A charged balloon. A thin stream of liquid falling from a pinhole. Zero contact. Hold the balloon close and record exactly what happens — then do the same test on a completely different liquid. The results might not be what you expect.
• But does every liquid do this? You are going to test oil using the same setup. Same charge. Same distance. Same method.
• Before you do anything else, read Step 1 carefully — there is one clue about the shape of each molecule. Use that clue to make a prediction. Write it down. The answer is in the shape.
• Your water stream bent. Your oil stream didn't. What does the difference tell you about the inside of a water molecule at a level you cannot see with your eyes?
You charged your ruler by rubbing it on wool. Where did the charge come from — and what exactly happened when the ruler came near the water stream? Draw a diagram with labels showing the electrons, the ruler, and the water molecules.
Try shaking oil and water together in a jar. They separate out no matter how hard you shake. But water dissolves salt, sugar, and food colouring perfectly.
Think about the boomerang shape you learned about in Step 1 — and what you just saw happen to the water stream. Can you use that to explain why water mixes with some things but not others?
"Want the full teacher guide? The Crazy Scientist Lab includes classroom delivery tips, how to manage the WOW moment, differentiation for Stage 2 & 3, — ready to teach tomorrow."
Think Like a Scientist
Scientists don't just do ONE experiment; they change one part of the experiment (independent variable) and then see how it affects another part of the experiment
(dependent variable)
Change ONE variable and test again.
Does the distance between the ruler and the stream change how much the stream bends?
Does rubbing the ruler for longer produce a larger bend, and is there a point where more rubbing makes no further difference?
🧪 Try it! Change ONE thing and test again. What did you discover?

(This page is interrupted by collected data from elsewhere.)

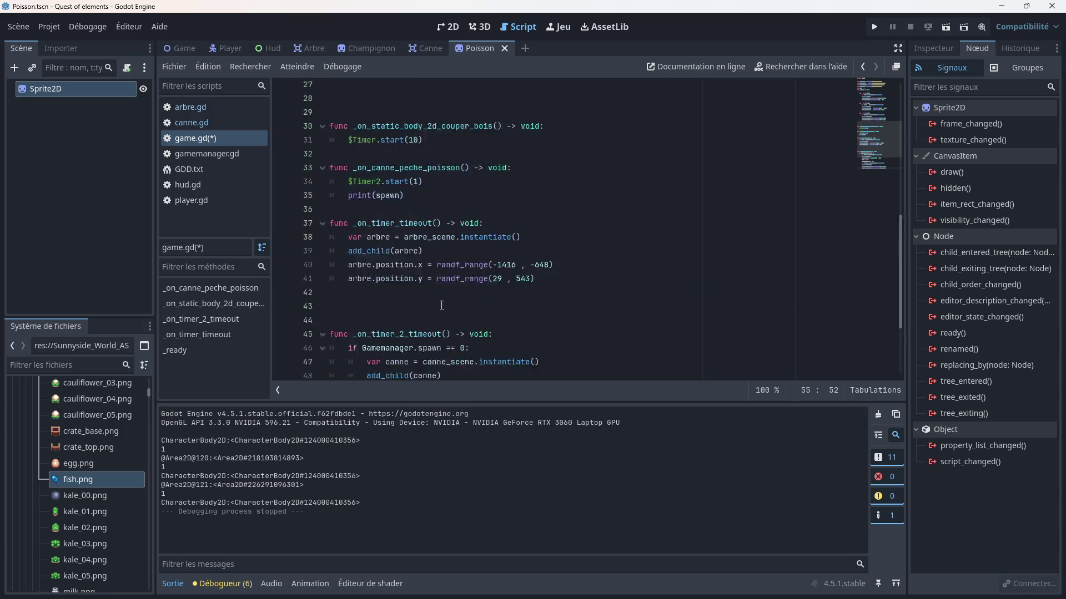
{"action": "scroll", "coordinate": [442, 288], "scroll_direction": "up", "scroll_amount": 5}
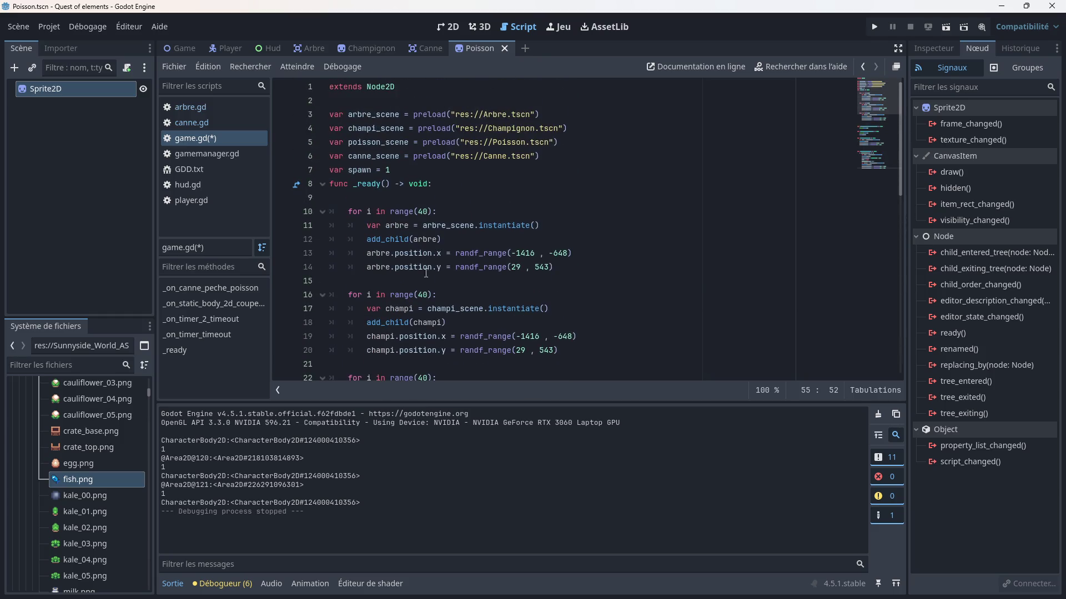
- Review the arbre.gd and canne.gd scripts, then go back to game.gd
{"action": "left_click", "coordinate": [203, 107]}
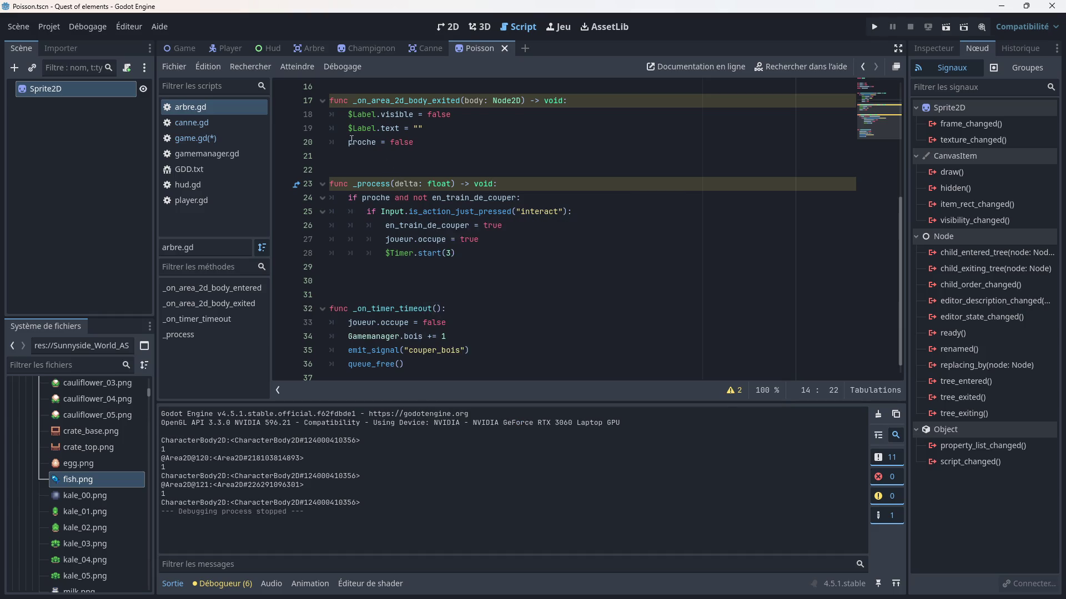
{"action": "scroll", "coordinate": [351, 140], "scroll_direction": "down", "scroll_amount": 2}
{"action": "left_click", "coordinate": [218, 123]}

Want to go deeper? Tap a section below to explore. ▼
The Science Behind It
What's really happening?
When you rub a balloon or ruler on your hair or wool, you are moving tiny particles called electrons from one material to the other.

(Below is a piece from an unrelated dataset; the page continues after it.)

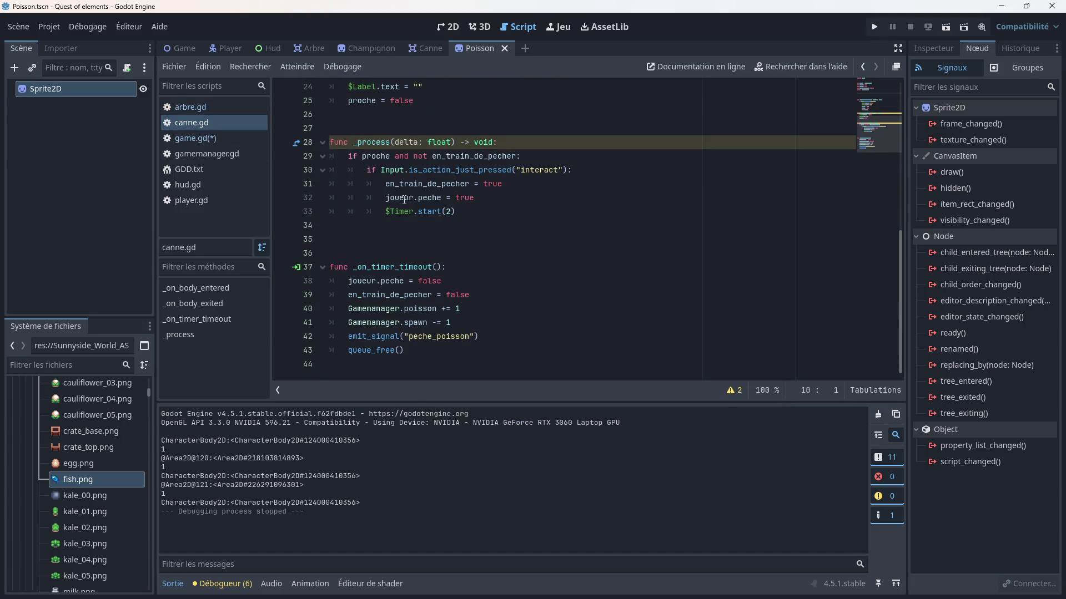
{"action": "scroll", "coordinate": [404, 217], "scroll_direction": "up", "scroll_amount": 2}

The material that gains extra electrons becomes negatively charged. Hold that charged object near a thin stream of water and something surprising happens — the stream bends toward it, without any contact.
This is static electricity bending a liquid.
Why does water bend but oil doesn't?
Water molecules have a special bent shape — like a tiny boomerang. Because of this shape, one end of the molecule is slightly positive and the other end is slightly negative.
Scientists call this a polar molecule. When the negatively charged ruler comes close, the slightly positive ends of the water molecules nearest to it swing toward the ruler — like compass needles all pointing the same direction.
When billions of molecules all tilt the same way at once, the force is strong enough to pull the whole stream sideways.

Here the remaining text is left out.